__GIVEN TEXT__
HotData provides a service that can deliver prospect intelligence directly to your database or Web form while the potential client is within your reach. Taking a business address from your Web form, HotData can return information such as industry classification and company size. Or it can immediately profile a consumer based on postal carrier route-level data on everything from average home value to the percentage of outdoors enthusiasts. This information is returned to your Web site or database almost immediately, allowing you to craft or alter the rest of your interaction with the customer based on the characteristics you wish to exploit--such as pushing a customer from a ritzy area toward a more luxury-minded product.

Reciprocity
Bartlett also believes that the qualification process should be "reciprocal"--a thing for a thing, so to speak. If you want to ask about what types of projects the customer is working on, offer a paper or brochure that addresses your solutions for that particular type of project in return. If you want to ask about budget range, offer your price list and finance terms in exchange.

And proceed using several small steps: If you ask all of the important questions at once, the prospect knows you hold all the cards. They may make up answers or lie outright if they can't get to your price list or shipping terms without giving you the history of their life. By empowering prospects with information exchange, you eliminate the risk of getting misleading data just so they can get past your gatekeeper form.

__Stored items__

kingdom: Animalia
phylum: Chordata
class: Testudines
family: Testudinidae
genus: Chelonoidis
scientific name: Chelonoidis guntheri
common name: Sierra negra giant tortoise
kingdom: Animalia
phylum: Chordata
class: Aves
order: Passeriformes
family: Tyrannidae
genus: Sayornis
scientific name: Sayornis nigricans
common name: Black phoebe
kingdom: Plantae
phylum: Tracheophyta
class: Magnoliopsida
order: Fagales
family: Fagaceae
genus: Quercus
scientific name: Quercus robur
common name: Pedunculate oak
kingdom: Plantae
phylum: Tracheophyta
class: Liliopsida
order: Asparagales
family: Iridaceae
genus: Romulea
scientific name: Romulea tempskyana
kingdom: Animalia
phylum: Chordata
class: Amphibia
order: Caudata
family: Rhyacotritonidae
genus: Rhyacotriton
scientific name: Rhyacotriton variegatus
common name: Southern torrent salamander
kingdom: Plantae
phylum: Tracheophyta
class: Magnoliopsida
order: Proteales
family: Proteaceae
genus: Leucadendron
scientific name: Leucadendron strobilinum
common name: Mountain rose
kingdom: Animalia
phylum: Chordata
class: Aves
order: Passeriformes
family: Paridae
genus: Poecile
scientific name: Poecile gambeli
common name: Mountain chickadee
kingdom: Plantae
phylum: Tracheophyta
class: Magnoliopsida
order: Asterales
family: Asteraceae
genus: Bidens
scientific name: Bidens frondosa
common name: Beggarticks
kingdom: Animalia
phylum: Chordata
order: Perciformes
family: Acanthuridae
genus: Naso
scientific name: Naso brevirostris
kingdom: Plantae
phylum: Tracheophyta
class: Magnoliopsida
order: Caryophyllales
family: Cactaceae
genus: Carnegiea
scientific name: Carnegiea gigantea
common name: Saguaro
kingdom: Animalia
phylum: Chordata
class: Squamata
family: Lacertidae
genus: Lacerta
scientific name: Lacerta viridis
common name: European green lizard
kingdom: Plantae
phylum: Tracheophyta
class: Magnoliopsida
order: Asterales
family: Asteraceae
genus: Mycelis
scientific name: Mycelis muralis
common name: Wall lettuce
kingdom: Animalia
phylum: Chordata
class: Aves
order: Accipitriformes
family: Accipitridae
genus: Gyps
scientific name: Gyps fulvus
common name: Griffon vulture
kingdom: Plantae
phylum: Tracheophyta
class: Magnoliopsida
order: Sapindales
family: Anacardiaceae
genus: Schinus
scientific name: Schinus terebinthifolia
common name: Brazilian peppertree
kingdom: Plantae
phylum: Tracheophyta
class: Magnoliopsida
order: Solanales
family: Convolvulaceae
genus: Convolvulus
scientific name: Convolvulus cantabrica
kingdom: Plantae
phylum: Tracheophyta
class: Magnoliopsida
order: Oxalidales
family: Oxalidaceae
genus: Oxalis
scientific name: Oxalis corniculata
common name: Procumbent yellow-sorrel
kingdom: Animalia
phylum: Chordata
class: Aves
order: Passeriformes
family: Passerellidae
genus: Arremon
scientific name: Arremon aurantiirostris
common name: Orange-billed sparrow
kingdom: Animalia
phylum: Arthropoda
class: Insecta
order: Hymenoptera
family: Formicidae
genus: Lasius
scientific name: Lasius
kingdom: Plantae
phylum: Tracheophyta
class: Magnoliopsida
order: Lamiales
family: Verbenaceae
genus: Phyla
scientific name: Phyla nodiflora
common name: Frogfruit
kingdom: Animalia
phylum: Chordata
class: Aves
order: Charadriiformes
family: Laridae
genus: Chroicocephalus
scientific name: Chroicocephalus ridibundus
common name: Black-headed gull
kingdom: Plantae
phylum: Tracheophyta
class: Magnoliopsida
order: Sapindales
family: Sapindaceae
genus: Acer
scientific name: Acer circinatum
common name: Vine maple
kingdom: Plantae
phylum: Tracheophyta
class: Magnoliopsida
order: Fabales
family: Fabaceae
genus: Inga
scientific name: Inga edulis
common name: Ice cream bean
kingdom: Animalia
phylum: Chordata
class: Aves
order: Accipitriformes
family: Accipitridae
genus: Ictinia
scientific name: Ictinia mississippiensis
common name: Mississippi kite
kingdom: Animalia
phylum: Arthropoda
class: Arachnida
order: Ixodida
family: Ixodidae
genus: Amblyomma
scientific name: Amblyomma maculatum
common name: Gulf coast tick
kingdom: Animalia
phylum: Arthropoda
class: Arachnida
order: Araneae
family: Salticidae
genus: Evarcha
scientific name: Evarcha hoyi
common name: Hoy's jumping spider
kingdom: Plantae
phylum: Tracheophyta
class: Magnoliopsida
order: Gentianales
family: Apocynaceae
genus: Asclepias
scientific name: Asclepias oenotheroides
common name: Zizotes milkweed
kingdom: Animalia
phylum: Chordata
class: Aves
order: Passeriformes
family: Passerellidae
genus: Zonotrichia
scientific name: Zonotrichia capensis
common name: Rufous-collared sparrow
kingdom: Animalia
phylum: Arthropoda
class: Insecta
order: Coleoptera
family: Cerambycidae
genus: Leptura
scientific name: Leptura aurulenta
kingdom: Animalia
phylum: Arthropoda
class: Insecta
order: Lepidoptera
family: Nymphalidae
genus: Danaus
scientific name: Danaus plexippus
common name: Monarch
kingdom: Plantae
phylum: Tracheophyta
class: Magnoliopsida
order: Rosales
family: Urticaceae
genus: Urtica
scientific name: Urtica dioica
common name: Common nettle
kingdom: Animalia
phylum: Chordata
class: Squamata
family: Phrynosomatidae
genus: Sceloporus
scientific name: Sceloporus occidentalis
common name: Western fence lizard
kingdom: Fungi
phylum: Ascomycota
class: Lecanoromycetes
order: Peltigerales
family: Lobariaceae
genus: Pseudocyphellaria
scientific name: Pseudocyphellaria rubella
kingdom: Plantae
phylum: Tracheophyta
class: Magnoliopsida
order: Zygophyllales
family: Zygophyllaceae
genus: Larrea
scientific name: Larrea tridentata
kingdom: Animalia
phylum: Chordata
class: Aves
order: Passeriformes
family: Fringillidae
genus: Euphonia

__YOUR TASKS__
[1] In the prospect-qualification passage, what kinds of information does HotData return, according to its examples?
[2] In the prospect-qualification passage, what should you offer in exchange when you ask about budget range?
[3] Repeat the stretch of the prospect-qualification passage from "Reciprocity" through "terms in exchange.".

__SOLUTIONS TO THE PROBLEMS__
[1]
- Industry classification
- Company size
- Average home value
- Percentage of outdoors enthusiasts

[2] Your price list and finance terms.

[3]
Reciprocity
Bartlett also believes that the qualification process should be "reciprocal"--a thing for a thing, so to speak. If you want to ask about what types of projects the customer is working on, offer a paper or brochure that addresses your solutions for that particular type of project in return. If you want to ask about budget range, offer your price list and finance terms in exchange.